Successful neoadjuvant chemotherapy will shrink your tumor before surgery, making it easier to remove. This treatment will also decrease your chances of a recurrence. For a small number of women, having neoadjuvant chemotherapy may allow them to have breast-conserving surgery, such as a lumpectomy, rather than a mastectomy.

Chemotherapy after surgery
Adjuvant chemotherapy has been proven to improve the cure rate and overall survival rate for breast cancer patients.

Opting for adjuvant chemotherapy after surgery may reduce your risk of a recurrence of breast cancer by as much as 40 percent.

Doctors and researchers at SCCA are studying new ways of delivering these powerful drugs to make them as effective as possible, and also to reduce the side effects of chemotherapy treatment.

New Ways of Giving Chemotherapy: Dose Density
Doctors and researchers at Seattle Cancer Care Alliance are working to find new and more effective chemotherapy drugs and combinations of drugs. In addition, they are studying the way in which the drugs are given, to find more effective treatments for breast cancer.

One change in the way chemotherapy is given, which is being studied by SCCA oncologists, is related to dose density. Rresearchers are looking at the frequency of chemotherapy treatments, as well as the size of the dose, to find the most effective combination for killing cancer cells.

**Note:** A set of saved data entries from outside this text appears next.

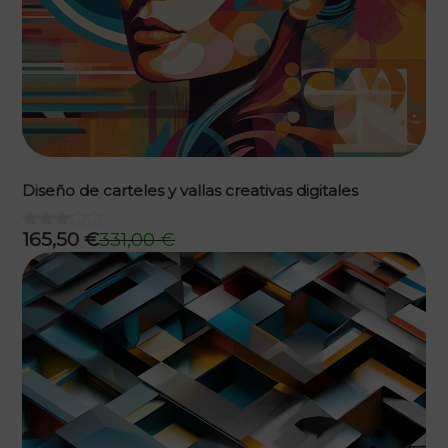
Diseño de carteles y vallas creativas digitales
165,50
€
331,00
€
El
El
precio
precio
original
actual
era:
es:
331,00 €.
165,50 €.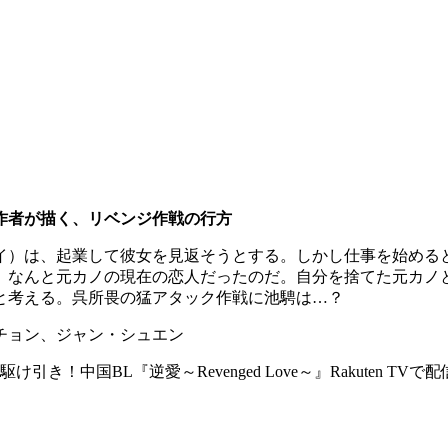
作者が描く、リベンジ作戦の行方
イ）は、起業して彼女を見返そうとする。しかし仕事を始める
、なんと元カノの現在の恋人だったのだ。自分を捨てた元カノ
と考える。呉所畏の猛アタック作戦に池騁は…？
チョン、ジャン・シュエン
-love.html 危険な駆け引き！中国BL『逆愛～Revenged Love～』Rakuten TV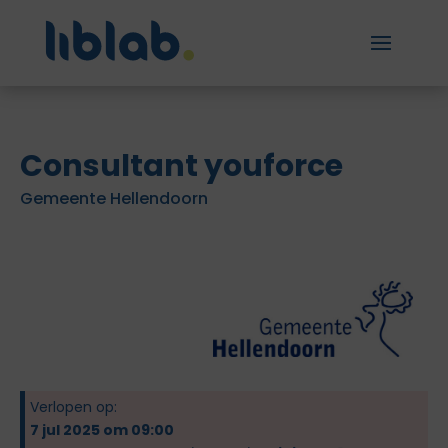
Consultant youforce
Gemeente Hellendoorn
Verlopen op:
7 jul 2025 om 09:00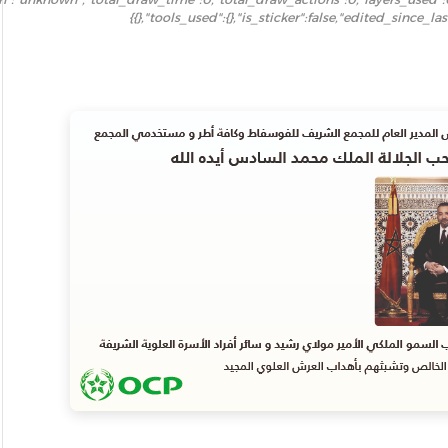
{},"tools_used":{},"is_sticker":false,"edited_since_la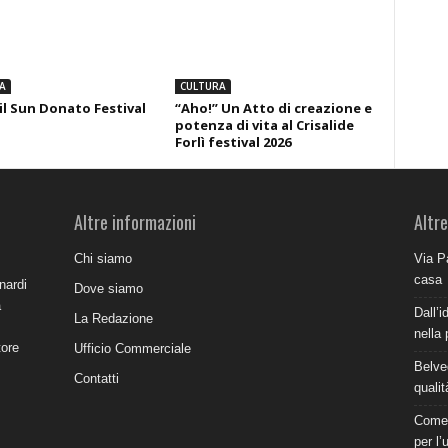
A
CULTURA
il Sun Donato Festival
“Aho!” Un Atto di creazione e
potenza di vita al Crisalide
Forlì festival 2026
Altre informazioni
Altre
Chi siamo
Via P
casa
nardi
Dove siamo
a
Dall’i
La Redazione
nella 
tore
Ufficio Commerciale
Belve
Contatti
qualit
Come 
per l’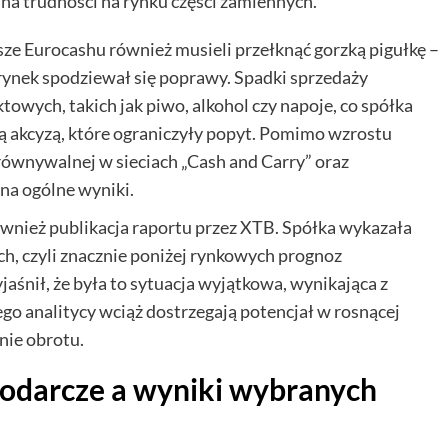
a trudności na rynku części zamiennych.
ze Eurocashu również musieli przełknąć gorzką pigułkę –
 rynek spodziewał się poprawy. Spadki sprzedaży
wych, takich jak piwo, alkohol czy napoje, co spółka
 akcyzą, które ograniczyły popyt. Pomimo wzrostu
równywalnej w sieciach „Cash and Carry” oraz
na ogólne wyniki.
nież publikacja raportu przez XTB. Spółka wykazała
ch, czyli znacznie poniżej rynkowych prognoz
aśnił, że była to sytuacja wyjątkowa, wynikająca z
 analitycy wciąż dostrzegają potencjał w rosnącej
nie obrotu.
podarcze a wyniki wybranych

They have found that some chemotherapy drugs, which normally are given to breast cancer patients once every three weeks, are more effective if they are given more often in smaller doses. In addition, side effects such as nausea, vomiting, mouth sores, and fatigue are less troubling with the smaller dose.

A clinical trial of the drugs Adriamycin and Cytoxan, in which the Adriamycin is given weekly and the Cytoxan given daily, is on-going at SCCA. This clinical trial is not randomized, although SCCA researchers will soon be participating in a randomized clinical trial to test these changes in the way the drugs are given.

Side Effects of Chemotherapy
The side effects of chemotherapy vary according to the drugs that are used. The most common side effects include nausea, vomiting, hair loss, and fatigue. Other possible side effects include mouth sores, and an increased chance of bleeding, infection, or anemia. Patients tolerate chemotherapy much better than in the past, however, because of new drugs that help control side effects.